JNE Prediksi Pengiriman Ramadan Naik hingga 30 Persen Proses packing barang di JNE. - Istimewa

Harianjogja.com, JOGJA—Momentum Ramadan dan Idulfitri diperkirakan kembali mendorong lonjakan aktivitas logistik di Indonesia, seiring meningkatnya konsumsi masyarakat, pengiriman parcel, serta transaksi e-commerce.

Kepala Cabang JNE Express Yogyakarta, Adi Subagyo, mengatakan perusahaan memproyeksikan volume pengiriman selama Ramadan 2026 akan mengalami pertumbuhan sekitar 20% hingga 30%.

Menurutnya, peningkatan tersebut terutama didorong oleh tingginya permintaan pengiriman dari sektor fesyen, makanan dan minuman, serta kebutuhan rumah tangga.

“Dari sisi proyeksi, JNE memperkirakan volume pengiriman selama Ramadan tahun ini akan tetap tumbuh secara positif di kisaran 20%–30%,” ujar Adi, Senin (9/3/2026).

Ia menjelaskan sejumlah tantangan yang biasanya muncul selama periode Ramadan dan mudik Lebaran telah diantisipasi sejak awal. Beberapa faktor yang menjadi perhatian antara lain kepadatan lalu lintas saat arus mudik, pembatasan angkutan darat, kondisi cuaca, hingga padatnya jalur distribusi.

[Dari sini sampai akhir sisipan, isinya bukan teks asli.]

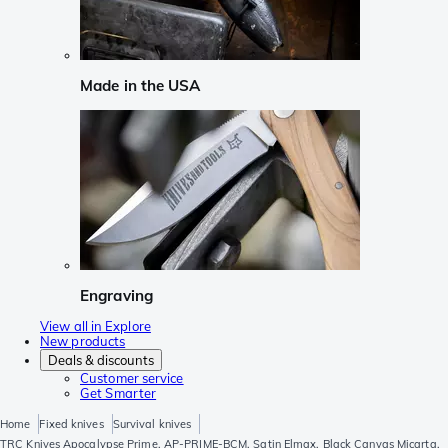
Made in the USA
Engraving
View all in Explore
New products
Deals & discounts
Customer service
Get Smarter
Home
Fixed knives
Survival knives
TRC Knives Apocalypse Prime, AP-PRIME-BCM, Satin Elmax, Black Canvas Micarta,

Untuk mengatasi hal tersebut, JNE menerapkan strategi distribusi multimoda yang lebih fleksibel dengan memanfaatkan jalur transportasi darat, udara, dan laut.

Selain itu, perusahaan juga memperkuat kesiapan operasional dengan dukungan lebih dari 50.000 karyawan serta sekitar 11.000 unit armada yang beroperasi di berbagai wilayah.

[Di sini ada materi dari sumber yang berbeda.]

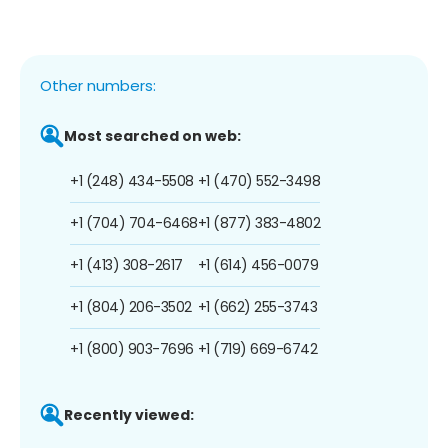
Other numbers:
Most searched on web:
+1 (248) 434-5508
+1 (470) 552-3498
+1 (704) 704-6468
+1 (877) 383-4802
+1 (413) 308-2617
+1 (614) 456-0079
+1 (804) 206-3502
+1 (662) 255-3743
+1 (800) 903-7696
+1 (719) 669-6742
Recently viewed:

Adi menambahkan JNE juga mengoptimalkan fasilitas logistik utama berupa Mega Hub yang berada di dekat Bandara Internasional Soekarno-Hatta.

Fasilitas seluas sekitar 4 hektar tersebut dilengkapi dengan Automatic Sorting Center yang berfungsi mempercepat proses sortir serta distribusi paket.

Selain itu, JNE memanfaatkan jaringan lebih dari 8.000 titik layanan yang tersebar di seluruh Indonesia. Perusahaan juga meningkatkan fleksibilitas jam operasional serta pengaturan rute distribusi di wilayah dengan volume pengiriman tinggi.

“Sinergi dan kolaborasi dengan berbagai mitra transportasi terus diperkuat untuk memastikan kelancaran pengiriman selama periode Ramadan dan Idulfitri,” kata Adi.

Ia menambahkan pemanfaatan teknologi dan sistem pemantauan secara real-time juga diterapkan untuk menjaga ketepatan waktu pengiriman serta kualitas layanan sesuai standar layanan (SLA).

Menurut Adi, industri logistik di Indonesia saat ini masih menunjukkan tren pertumbuhan positif, terutama seiring meningkatnya digitalisasi dan aktivitas belanja daring.

Perkembangan tersebut turut mendorong permintaan layanan pengiriman, baik untuk produk ritel, kebutuhan harian masyarakat, maupun kiriman dari pelaku usaha mikro, kecil, dan menengah (UMKM).